Seit rund zwei Monaten darf ich eine junge Frau kennenlernen, die mir dankenswerterweise die Tür zu ihrer Welt geöffnet hat: Nina Dhom. Als wir uns das erste Mal begegnen ist ihre Behinderung offensichtlich, aber kein Hinderungsgrund uns näherzukommen. Sprechen geht leider nicht, Zeichen geben durchaus. Wir blinzeln uns zu. Sie lacht. Fährt mit dem Rolli voraus in ihr Zimmer. Gibt mir mit einem Kopfnicken die Richtung vor und ich folge. Sie steuert ihren CD-Player an und spielt mir ihre Lieblingsmusik vor: Songs von „De Anonyme Giddarischde“, einer Pfälzer Kultband. Die liebt sie am meisten und ich erlebe, wie sie sich in ihrem Rollstuhl hin- und herwiegt und an ihren Lippen kann ich lesen, dass sie die Texte auswendig kennt. Nina zeigt mir einen Film, gedreht bei einem Wochenende mit der Behindertenseelsorge Speyer 2015: „Come together – Die wichtigen Dinge im Leben“ und ich bin beeindruckt von der starken Botschaft und diesem sonnigen, lebensbejahenden Wesen neben mir.
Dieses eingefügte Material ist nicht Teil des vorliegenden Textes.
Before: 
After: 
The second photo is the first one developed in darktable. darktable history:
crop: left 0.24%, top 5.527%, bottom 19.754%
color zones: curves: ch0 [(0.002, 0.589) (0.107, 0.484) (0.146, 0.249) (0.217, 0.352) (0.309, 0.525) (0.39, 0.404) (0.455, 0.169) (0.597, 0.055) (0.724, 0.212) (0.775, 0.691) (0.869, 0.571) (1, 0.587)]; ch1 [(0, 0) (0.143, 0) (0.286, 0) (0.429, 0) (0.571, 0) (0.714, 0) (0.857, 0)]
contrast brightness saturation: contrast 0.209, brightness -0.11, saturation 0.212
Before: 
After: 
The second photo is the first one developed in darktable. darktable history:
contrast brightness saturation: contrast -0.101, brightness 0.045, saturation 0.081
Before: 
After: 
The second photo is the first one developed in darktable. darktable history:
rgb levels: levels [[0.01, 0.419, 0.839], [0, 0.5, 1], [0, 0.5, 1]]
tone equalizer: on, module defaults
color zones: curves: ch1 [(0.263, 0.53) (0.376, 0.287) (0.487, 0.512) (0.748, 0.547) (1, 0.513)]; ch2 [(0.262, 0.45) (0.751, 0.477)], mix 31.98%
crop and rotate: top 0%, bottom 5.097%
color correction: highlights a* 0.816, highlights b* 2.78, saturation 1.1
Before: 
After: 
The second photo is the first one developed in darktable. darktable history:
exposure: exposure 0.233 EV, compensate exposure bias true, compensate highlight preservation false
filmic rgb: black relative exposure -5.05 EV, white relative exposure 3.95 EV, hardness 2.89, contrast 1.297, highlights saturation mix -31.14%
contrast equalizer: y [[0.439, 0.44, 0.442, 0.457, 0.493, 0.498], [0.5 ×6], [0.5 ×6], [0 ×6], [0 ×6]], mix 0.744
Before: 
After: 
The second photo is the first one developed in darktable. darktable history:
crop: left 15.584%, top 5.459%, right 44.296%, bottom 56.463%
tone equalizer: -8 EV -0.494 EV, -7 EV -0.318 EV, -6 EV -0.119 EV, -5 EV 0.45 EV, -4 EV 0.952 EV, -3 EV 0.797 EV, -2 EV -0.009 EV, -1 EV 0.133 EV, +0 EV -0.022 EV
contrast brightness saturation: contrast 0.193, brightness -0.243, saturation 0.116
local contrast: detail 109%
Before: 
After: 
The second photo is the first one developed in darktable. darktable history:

Ich schau mich um. Entdecke Bücher, Kuscheltiere und ein Himmelbett umrahmt von einer riesigen Fototapete mit schwimmenden Delfinen. Sie lebt geborgen. Mit Mutter Friedel und Schwester Tina in einem Haus bei Bad Dürkheim. Ihre Mama erzählt, dass das jüngste ihrer vier Kinder als Baby sehr schnell sprechen und laufen lernt, doch als Nina drei ist, fällt zum ersten Mal auf, dass irgendetwas bei ihr anders verläuft, als bei anderen Kindern. Nina ist acht Jahre alt, als in der Uni-Klinik Mainz „Morbus Leigh“ diagnostiziert wird. Eine seltene Stoffwechselerkrankung, bei der jener Bereich im Großhirn nicht mehr entsprechend versorgt wird, der für die Motorik zuständig ist. Deshalb findet eine langsame Rückentwicklung statt. Bis selber sprechen, selber laufen, sich selbst versorgen nicht mehr funktioniert. Eine Therapieform gibt es noch nicht. Die Lebenserwartung sei übersichtlich, erfahre ich bei Wikipedia. Nina hat nie auf das Leben gewartet, weil sie von klein auf wusste, dass der Augenblick zählt. Am 20. Juli feiert sie, allen Unkenrufen zum Trotz, ihren 34. Geburtstag und es gibt garantiert eine dolle Party.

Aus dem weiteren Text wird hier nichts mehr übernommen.